I thank noble Lords for their amendments in this group. I am grateful for the noble Lord, Lord Stevenson’s introduction. In the interests of time, I suggest I respond constructively over a drink to some of his more philosophical points. Yesterday, the World Bank published its Doing Business 2016 report and ranked the UK as sixth-best country in the world for ease of doing business—something to celebrate. This is partly due to the work on the regulation stock and the regulation flow that we are all trying to make a success. This Government want to make the UK the best place in the world to start and grow a business, and the Bill is a step towards achieving that. So there is more to do, and I believe that adding regulators to the purview of debate on regulation will help to reduce burdens on business. I commend the RPC for its independence and honesty, which is well illustrated by the comments that have been made.
6 pm
Amendment 48A would amend the Small Business, Enterprise and Employment Act so that the business impact target automatically included all EU-derived legislation that required the UK to implement regulations.
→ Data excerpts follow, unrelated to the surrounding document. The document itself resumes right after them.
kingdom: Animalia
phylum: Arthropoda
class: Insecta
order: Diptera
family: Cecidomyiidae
It would also include all regulations agreed by the affirmative resolution procedure. To answer the point
that was made, Section 22(6)(b) of that Act includes secondary regulations within the scope of the target, so they are there.
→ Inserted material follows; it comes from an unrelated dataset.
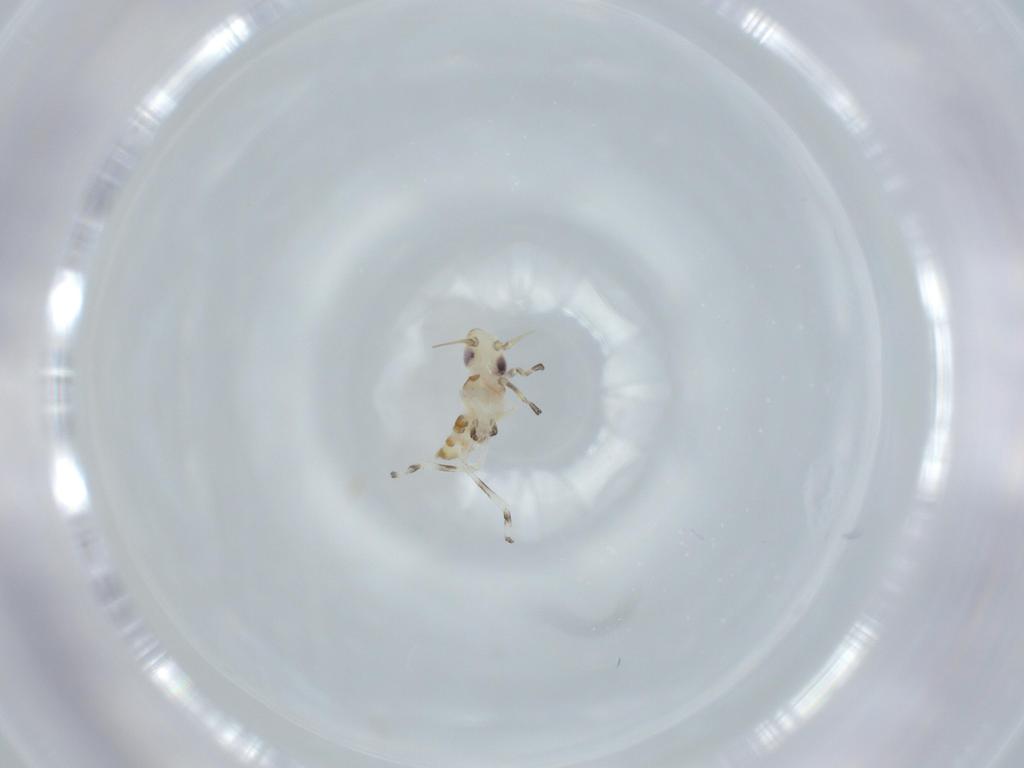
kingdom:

There is a clear need for regulatory reform in Europe and the best way of achieving that is to tackle it at source, securing in Brussels controls that match those we have here at home. Our influence is beginning to pay off in this area. In May the Commission published better regulation proposals, which I do not think many people know about but include greater independence for the Commission’s regulatory scrutiny board, a renewed commitment to lighter regimes for SMEs—small business, which we are caring about today—and a commitment to embed better regulation across three EU institutions in an inter-institutional agreement. We welcome this. We want the Commission to go further, which is why at my urging last December the Competitiveness Council unanimously asked the Commission to bring forward proposals for EU burden-reduction targets and an independent expert system of assessment like that of our RPC.
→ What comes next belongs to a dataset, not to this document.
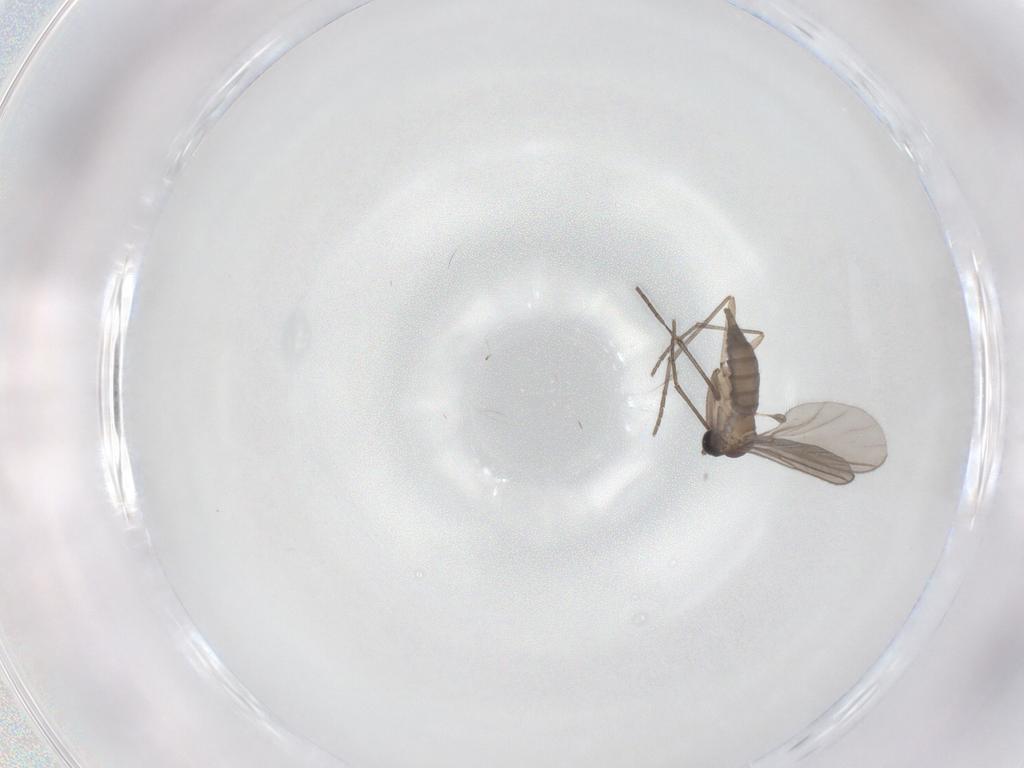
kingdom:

Meanwhile, this Government are working on the principle that it is right to be transparent about everything but target only what we can control. So we are transparent but, as the noble Lord has said, in the context of EU measures that means counting not all the EU burdens but the domestic decisions where we overimplement or gold-plate, where obviously we have full control over what we are doing.
The Small Business, Enterprise and Employment Act already requires transparency in our EU-derived legislation, but it gives the Government of the day discretion about what to target so they can decide to target some or no EU-derived legislation. The proposed amendment would remove that discretion and instead require the target to include all EU-derived legislation. I believe that that approach is too prescriptive. We decided to exclude EU-derived legislation from the target. Under the reporting requirements in Section 23, we will still be required to report transparently on the quantity of our legislation and on any instances where gold-plating occurs. So the sauce Anglaise, in the elegant words of the noble Earl, Lord Kinnoull, is being addressed.
Amendment 48A would oblige the Secretary of State to include in his target all secondary legislation made by affirmative resolution. Section 22 of the Act, as I have said, currently requires the choice around the scope to be made in a transparent way and provides clear legislative parameters within which that choice has to be made. However, it also provides flexibility to ensure that the scope can be set in a way that reflects the policy objectives of the Government of the day while avoiding unintended consequences.
I turn to the amendment from the noble Earl, Lord Kinnoull. I agree with him about the importance of enforcement and a level playing field across the EU. Enforcement is a key aspect of the new single market proposals produced today by the Commission and a focus of work there. He is right that the coalition did a lot of work on eliminating new gold-plating, but of course there is historic gold-plating to look at. The amendment would create a one-off reporting duty on regulators in scope of the growth duty to publish a report on historic gold-plating.
This Government already have a process in place to deliver that outcome. We are working with departments, and with regulators now—assuming this Bill is approved—and business on a series of “cutting red tape” reviews to identify opportunities for regulatory reform, improved enforcement and implementation practices and savings to business from all those sources. The involvement of departments as well as the regulators is important. They have a responsibility for removing gold-plating wherever it lies.
We welcome evidence from everyone on gold-plating. I have noted carefully the noble Lord’s remarks about the insurance mediation directive. We will look at the scope for doing something about that under the current system.
Amendment 48B talks about tax administration. However, in the interests of time, I will move on and if there are questions on that aspect I am very happy to discuss them with noble Lords.
The final question that was asked was: why has the statement of regulation stopped? The answer is that this will be replaced by the annual report on performance under the business impact target, which will be published in due course. I am not sure of the exact timing. But that is why, as it were, the figures have not been published in the way that noble Lords would expect. Transparency is important but we have slightly changed the system.
The Secretary of State is required to report his decisions on the content of the business impact target by May, but in fact I am sure he will do it rather earlier than that. We will listen to the arguments noble Lords have made, but in the mean time we should not reduce the flexibility which the SBE Act gives to the Government of the day to meet the challenges of the day. I hope that, with that explanation, the noble Lord will feel able to withdraw the amendment. I have not sought to respond on the details of the £200 million to £300 million over the last five years, but again, I am very happy to have a discussion on that outside the Room.